4. The end of the civil war, the reasons for the Bolshevik victory.

The end of the civil war is considered to be the defeat of General Wrangel in November 1920.

Reasons for the Reds' victory:

  1. The creation of a powerful state apparatus by the Bolsheviks, mobilization of the population, terror.
  2. Agitation and propaganda work among the masses.
  3. Populist slogans and policies supported by the poor part of the population.
  4. The industrial base of the country is in the hands of the Bolsheviks.

Why did the white movement fail?

Reasons for the defeat of the “whites”:

  1. Lack of unity in the ranks of the white movement.
  2. Lack of social connection between the white movement and the majority of the population.
  3. Lack of unified command between the white armies and the interventionist troops.

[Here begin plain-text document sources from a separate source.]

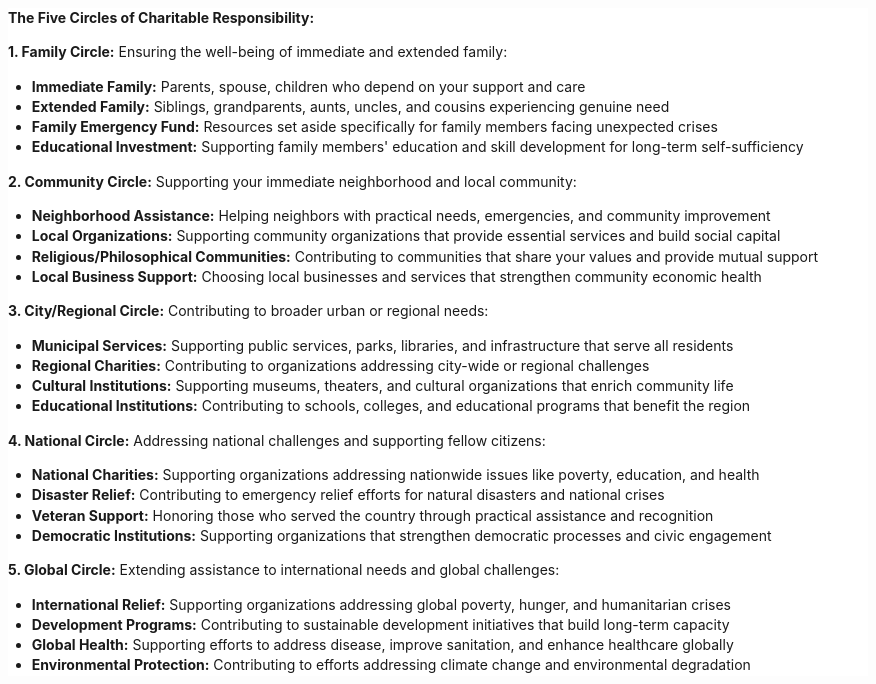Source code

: **The Five Circles of Charitable Responsibility:**

**1. Family Circle:**
Ensuring the well-being of immediate and extended family:
- **Immediate Family:** Parents, spouse, children who depend on your support and care
- **Extended Family:** Siblings, grandparents, aunts, uncles, and cousins experiencing genuine need
- **Family Emergency Fund:** Resources set aside specifically for family members facing unexpected crises
- **Educational Investment:** Supporting family members' education and skill development for long-term self-sufficiency

**2. Community Circle:**
Supporting your immediate neighborhood and local community:
- **Neighborhood Assistance:** Helping neighbors with practical needs, emergencies, and community improvement
- **Local Organizations:** Supporting community organizations that provide essential services and build social capital
- **Religious/Philosophical Communities:** Contributing to communities that share your values and provide mutual support
- **Local Business Support:** Choosing local businesses and services that strengthen community economic health

**3. City/Regional Circle:**
Contributing to broader urban or regional needs:
- **Municipal Services:** Supporting public services, parks, libraries, and infrastructure that serve all residents
- **Regional Charities:** Contributing to organizations addressing city-wide or regional challenges
- **Cultural Institutions:** Supporting museums, theaters, and cultural organizations that enrich community life
- **Educational Institutions:** Contributing to schools, colleges, and educational programs that benefit the region

**4. National Circle:**
Addressing national challenges and supporting fellow citizens:
- **National Charities:** Supporting organizations addressing nationwide issues like poverty, education, and health
- **Disaster Relief:** Contributing to emergency relief efforts for natural disasters and national crises
- **Veteran Support:** Honoring those who served the country through practical assistance and recognition
- **Democratic Institutions:** Supporting organizations that strengthen democratic processes and civic engagement

**5. Global Circle:**
Extending assistance to international needs and global challenges:
- **International Relief:** Supporting organizations addressing global poverty, hunger, and humanitarian crises
- **Development Programs:** Contributing to sustainable development initiatives that build long-term capacity
- **Global Health:** Supporting efforts to address disease, improve sanitation, and enhance healthcare globally
- **Environmental Protection:** Contributing to efforts addressing climate change and environmental degradation
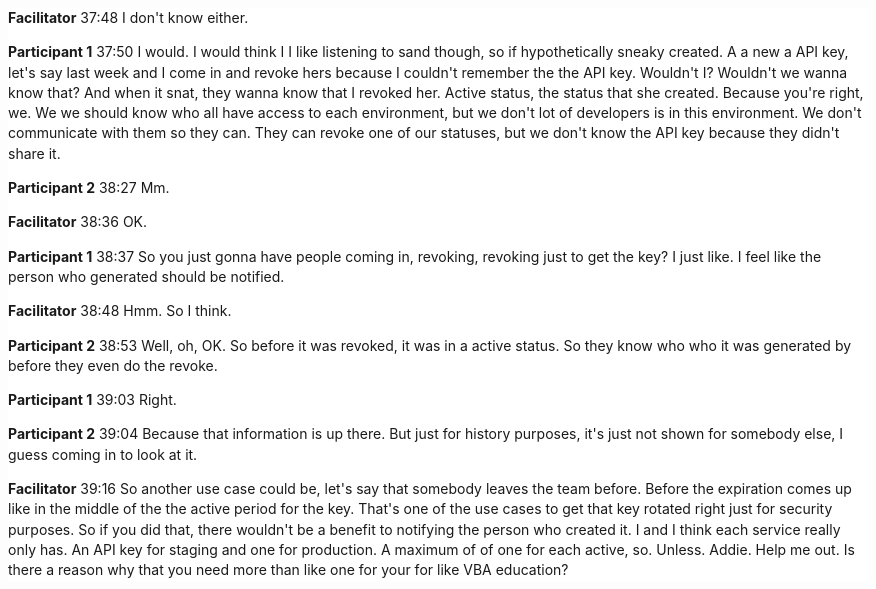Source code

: 
**Facilitator**   37:48
I don't know either.


**Participant 1**   37:50
I would.
I would think I I like listening to sand though, so if hypothetically sneaky created.
A a new a API key, let's say last week and I come in and revoke hers because I couldn't remember the the API key.
Wouldn't I?
Wouldn't we wanna know that?
And when it snat, they wanna know that I revoked her.
Active status, the status that she created.
Because you're right, we.
We we should know who all have access to each environment, but we don't lot of developers is in this environment.
We don't communicate with them so they can. They can revoke one of our statuses, but we don't know the API key because they didn't share it.


**Participant 2**   38:27
Mm.


**Facilitator**   38:36
OK.


**Participant 1**   38:37
So you just gonna have people coming in, revoking, revoking just to get the key?
I just like. I feel like the person who generated should be notified.


**Facilitator**   38:48
Hmm.
So I think.


**Participant 2**   38:53
Well, oh, OK.
So before it was revoked, it was in a active status.
So they know who who it was generated by before they even do the revoke.


**Participant 1**   39:03
Right.


**Participant 2**   39:04
Because that information is up there. But just for history purposes, it's just not shown for somebody else, I guess coming in to look at it.


**Facilitator**   39:16
So another use case could be, let's say that somebody leaves the team before.
Before the expiration comes up like in the middle of the the active period for the key.
That's one of the use cases to get that key rotated right just for security purposes.
So if you did that, there wouldn't be a benefit to notifying the person who created it.
I and I think each service really only has.
An API key for staging and one for production.
A maximum of of one for each active, so.
Unless.
Addie. Help me out.
Is there a reason why that you need more than like one for your for like VBA education?

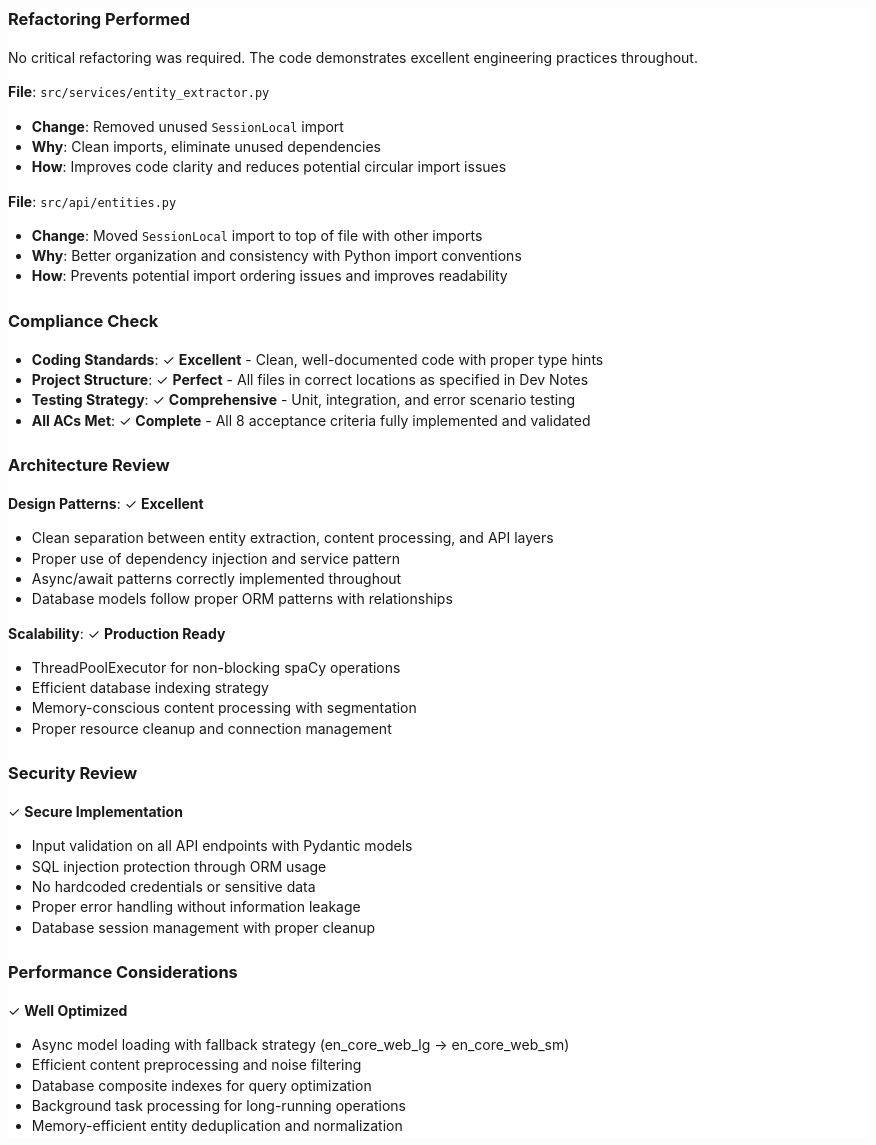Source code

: ### Refactoring Performed

No critical refactoring was required. The code demonstrates excellent engineering practices throughout.

**File**: `src/services/entity_extractor.py`
- **Change**: Removed unused `SessionLocal` import
- **Why**: Clean imports, eliminate unused dependencies  
- **How**: Improves code clarity and reduces potential circular import issues

**File**: `src/api/entities.py`
- **Change**: Moved `SessionLocal` import to top of file with other imports
- **Why**: Better organization and consistency with Python import conventions
- **How**: Prevents potential import ordering issues and improves readability

### Compliance Check

- **Coding Standards**: ✓ **Excellent** - Clean, well-documented code with proper type hints
- **Project Structure**: ✓ **Perfect** - All files in correct locations as specified in Dev Notes
- **Testing Strategy**: ✓ **Comprehensive** - Unit, integration, and error scenario testing  
- **All ACs Met**: ✓ **Complete** - All 8 acceptance criteria fully implemented and validated

### Architecture Review

**Design Patterns**: ✓ **Excellent**
- Clean separation between entity extraction, content processing, and API layers
- Proper use of dependency injection and service pattern
- Async/await patterns correctly implemented throughout
- Database models follow proper ORM patterns with relationships

**Scalability**: ✓ **Production Ready** 
- ThreadPoolExecutor for non-blocking spaCy operations
- Efficient database indexing strategy
- Memory-conscious content processing with segmentation
- Proper resource cleanup and connection management

### Security Review

✓ **Secure Implementation**
- Input validation on all API endpoints with Pydantic models
- SQL injection protection through ORM usage
- No hardcoded credentials or sensitive data
- Proper error handling without information leakage
- Database session management with proper cleanup

### Performance Considerations

✓ **Well Optimized**
- Async model loading with fallback strategy (en_core_web_lg → en_core_web_sm)
- Efficient content preprocessing and noise filtering
- Database composite indexes for query optimization
- Background task processing for long-running operations
- Memory-efficient entity deduplication and normalization
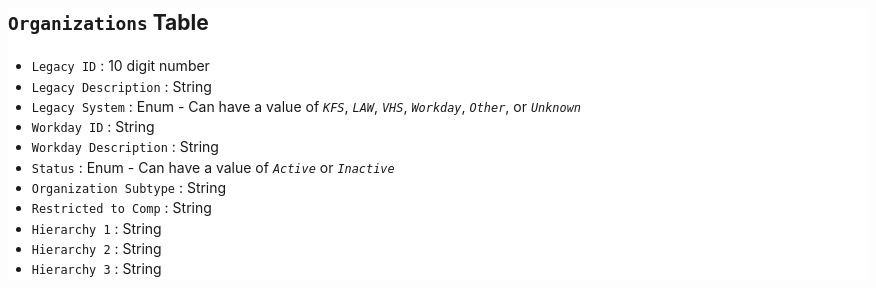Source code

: ## `Organizations` Table
- `Legacy ID` : 10 digit number
- `Legacy Description` : String
- `Legacy System` : Enum - Can have a value of *`KFS`*, *`LAW`*, *`VHS`*, *`Workday`*, *`Other`*, or *`Unknown`*
- `Workday ID` : String
- `Workday Description` : String
- `Status` : Enum - Can have a value of *`Active`* or *`Inactive`*
- `Organization Subtype` : String
- `Restricted to Comp` : String
- `Hierarchy 1` : String
- `Hierarchy 2` : String
- `Hierarchy 3` : String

Let us now consider the results of the civil war.

Results of the civil war:

  1. Power of the Reds (Bolsheviks).
  2. The Bolsheviks retained Russian sovereignty.
  3. The damage caused to the national economy exceeded 50 billion gold rubles.
  4. Production decreased by 7 times, reduction in sown areas
  5. Human losses amounted to about 13 million people.
  6. Public consciousness was deformed under the influence of unprecedented cruelty.
  7. About 2 million people emigrated.

D/z Paragraph 12-13, notes in notebook +

"War communism" and its consequences.